O Tribunal de Peniche condenou, esta quinta-feira, a 20 anos de prisão uma jovem de 23 anos pelo homicídio da mãe, que regou com ácido sulfúrico.

O tribunal considerou não restarem dúvidas de que a jovem premeditou a morte da mãe e que revelou «especial perversidade» ao escolher «um meio particularmente doloroso» para a matar, crime que entendeu punir com uma pena de prisão de 20 anos.

Os factos remontam a 24 de julho de 2013, quando a filha se dirigiu a Peniche, onde a mãe residia, munida de um garrafão de ácido sulfúrico, que despejou sobre a vítima provocando-lhe queimaduras de terceiro grau na cabeça, tronco e membros superiores.

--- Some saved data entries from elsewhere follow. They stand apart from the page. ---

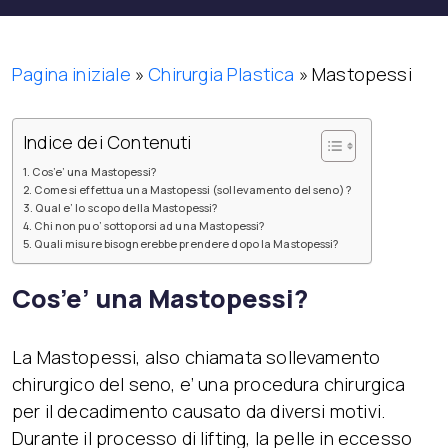
Pagina iniziale
»
Chirurgia Plastica
»
Mastopessi
Indice dei Contenuti
Cos’e’ una Mastopessi?
Come si effettua una Mastopessi (sollevamento del seno) ?
Qual e’ lo scopo della Mastopessi?
Chi non puo’ sottoporsi ad una Mastopessi?
Quali misure bisognerebbe prendere dopo la Mastopessi?
Cos’e’ una Mastopessi?
La Mastopessi, also chiamata sollevamento
chirurgico del seno, e’ una procedura chirurgica
per il decadimento causato da diversi motivi.
Durante il processo di lifting, la pelle in eccesso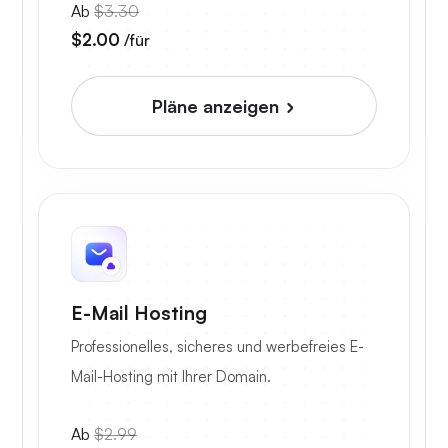
Ab
$3.30
$2.00
/für
Pläne anzeigen
E-Mail Hosting
Professionelles, sicheres und werbefreies E-
Mail-Hosting mit Ihrer Domain.
Ab
$2.99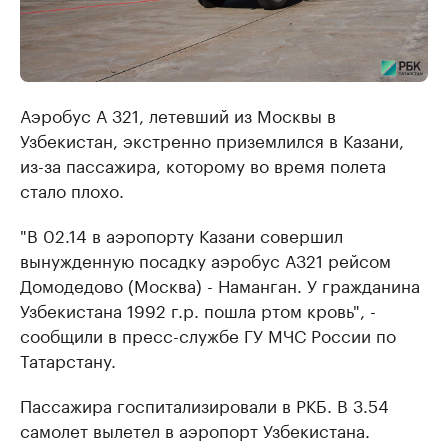
Аэробус А 321, летевший из Москвы в
Узбекистан, экстренно приземлился в Казани,
из-за пассажира, которому во время полета
стало плохо.
"В 02.14 в аэропорту Казани совершил
вынужденную посадку аэробус А321 рейсом
Домодедово (Москва) - Наманган. У гражданина
Узбекистана 1992 г.р. пошла ртом кровь", -
сообщили в пресс-службе ГУ МЧС России по
Татарстану.
Пассажира госпитализировали в РКБ. В 3.54
самолет вылетел в аэропорт Узбекистана.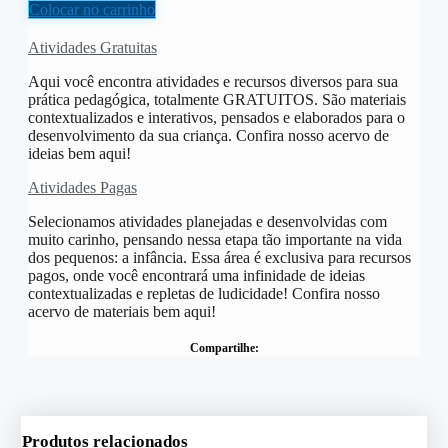
R$
6,00
Colocar no carrinho
Atividades Gratuitas
Aqui você encontra atividades e recursos diversos para sua
prática pedagógica, totalmente GRATUITOS. São materiais
contextualizados e interativos, pensados e elaborados para o
desenvolvimento da sua criança. Confira nosso acervo de
ideias bem aqui!
Atividades Pagas
Selecionamos atividades planejadas e desenvolvidas com
muito carinho, pensando nessa etapa tão importante na vida
dos pequenos: a infância. Essa área é exclusiva para recursos
pagos, onde você encontrará uma infinidade de ideias
contextualizadas e repletas de ludicidade! Confira nosso
acervo de materiais bem aqui!
Compartilhe:
Produtos relacionados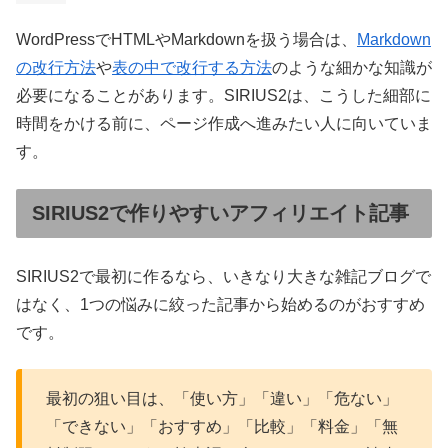
WordPressでHTMLやMarkdownを扱う場合は、
Markdown
の改行方法
や
表の中で改行する方法
のような細かな知識が
必要になることがあります。SIRIUS2は、こうした細部に
時間をかける前に、ページ作成へ進みたい人に向いていま
す。
SIRIUS2で作りやすいアフィリエイト記事
SIRIUS2で最初に作るなら、いきなり大きな雑記ブログで
はなく、1つの悩みに絞った記事から始めるのがおすすめ
です。
最初の狙い目は、「使い方」「違い」「危ない」
「できない」「おすすめ」「比較」「料金」「無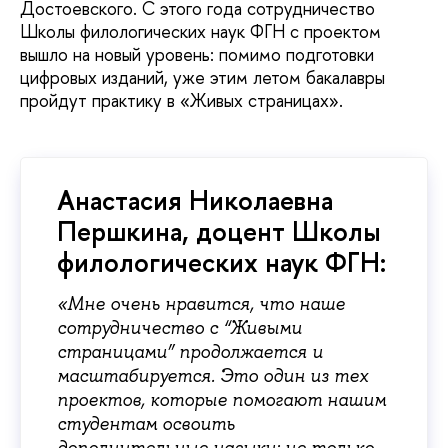
Достоевского. С этого года сотрудничество
Школы филологических наук ФГН с проектом
вышло на новый уровень: помимо подготовки
цифровых изданий, уже этим летом бакалавры
пройдут практику в «Живых страницах».
Анастасия Николаевна
Першкина, доцент Школы
филологических наук ФГН:
«Мне очень нравится, что наше
сотрудничество с “Живыми
страницами” продолжается и
масштабируется. Это один из тех
проектов, которые помогают нашим
студентам освоить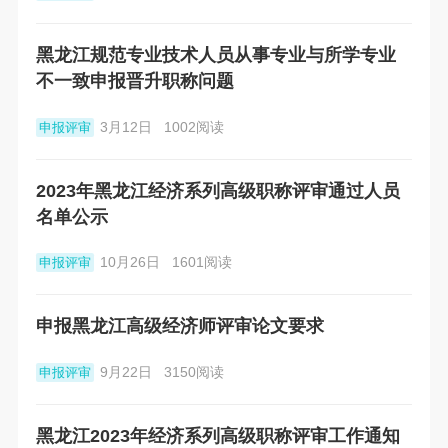
黑龙江规范专业技术人员从事专业与所学专业
不一致申报晋升职称问题
3月12日
1002阅读
申报评审
2023年黑龙江经济系列高级职称评审通过人员
名单公示
10月26日
1601阅读
申报评审
申报黑龙江高级经济师评审论文要求
9月22日
3150阅读
申报评审
黑龙江2023年经济系列高级职称评审工作通知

A vítima, de 54 anos, foi transportada de helicóptero para a unidade de queimados do Centro Hospitalar de Lisboa Central, onde morreu a 20 de agosto.

O tribunal considerou tratar-se de um homicídio premeditado, engendrado com o objetivo de se vingar da mãe que a rapariga acusava de maus tratos e de permitir que a mesma fosse vítima de abusos sexuais.

Durante a leitura do acórdão, o presidente do coletivo afirmou que a mulher foi motivada por «sentimentos de raiva e ódio» contra a mãe que sofria de uma doença oncológica e se encontrava dependente de uma botija de oxigénio.

Apesar de reconhecer a «personalidade psicótica» da filha, o tribunal optou pela condenação a 20 anos de prisão, decisão da qual a defensora oficiosa irá recorrer por considerar que a jovem deveria ter sido considerada inimputável.

«O tribunal não considerou sequer uma inimputabilidade diminuída quando a minha cliente precisa de ajuda psiquiátrica», disse à Lusa a advogada Natália Luís, considerando que a pena de prisão «não irá permitir nunca a sua reintegração na sociedade».

A advogada, que defendeu o internamento psiquiátrico da cliente considera que a permanência da jovem na prisão poderá «pôr em risco quem lá está e ela própria».